Saudi Arabia will host the World Cup in 2034, but its domestic league still lags behind despite the presence of superstars like Cristiano Ronaldo. Perhaps in a few decades it can ship its homegrown players to Europe, but for now, money remains no substitute for a deep footballing culture.

Then there are the countries that didn’t even make it to the tournament. China and India make up nearly 60 per cent of the region’s population, but India has never appeared at the finals, and China just once in 2002.

Xi Jinping, then Chinese vice president, in 2011 revealed his “three wishes” of qualifying for the tournament, hosting it and eventually winning it. But at this rate, it’s questionable if he’ll even see his first come true within his lifetime.
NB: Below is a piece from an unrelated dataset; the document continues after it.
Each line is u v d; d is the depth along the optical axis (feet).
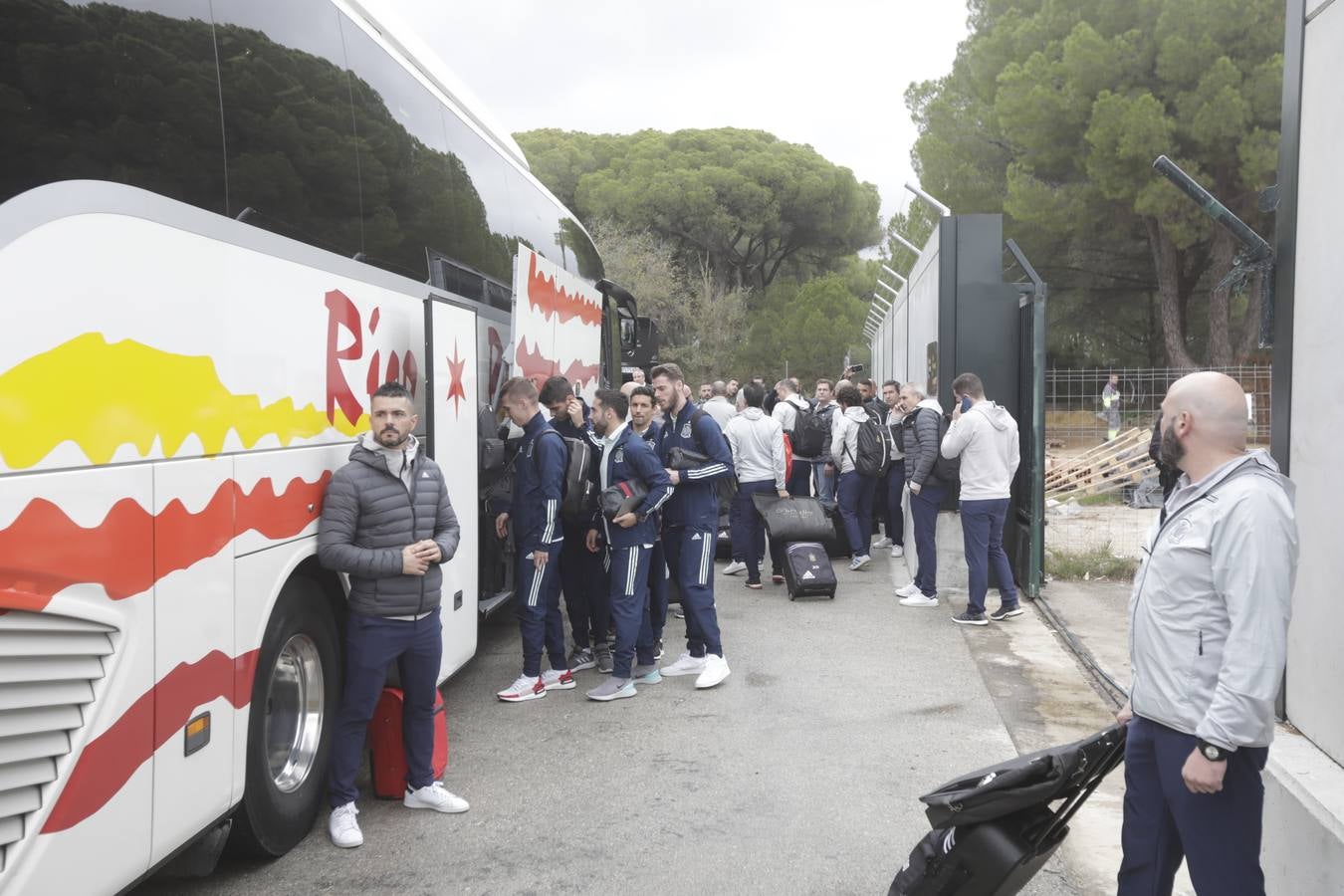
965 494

Elsewhere, there is room for the game to grow. Hosting the 2002 competition was instrumental in boosting the sport’s popularity in Japan and South Korea, and Asia needs more such opportunities rather than sportswashing projects in the Middle East.

No Southeast Asian country has ever made it to the finals save Indonesia (then the Dutch East Indies) at the third-ever tournament in 1938. That’s one reason to cheer a mooted joint bid for the 2046 tournament, which could also include Thailand, Malaysia and Singapore as well as Japan, South Korea, and China – though, let’s see how long that aspiration survives contact with political reality. 

Proximity to the game’s highest levels might be key. These days, almost all Japan’s players ply their trade at European clubs, like their opponents. The Japanese football association should prioritise creating a generation of elite Japanese coaches just as it has players. 

Geography also helps African teams. Players, coaches and federations are plugged into Europe’s most competitive systems, while significant numbers of players from Morocco, Senegal and Algeria were born in Europe.

In modern football, the diaspora is a development model that Asia has much less access to. If anything, 2026 has shown that the future of football is not in Asia yet.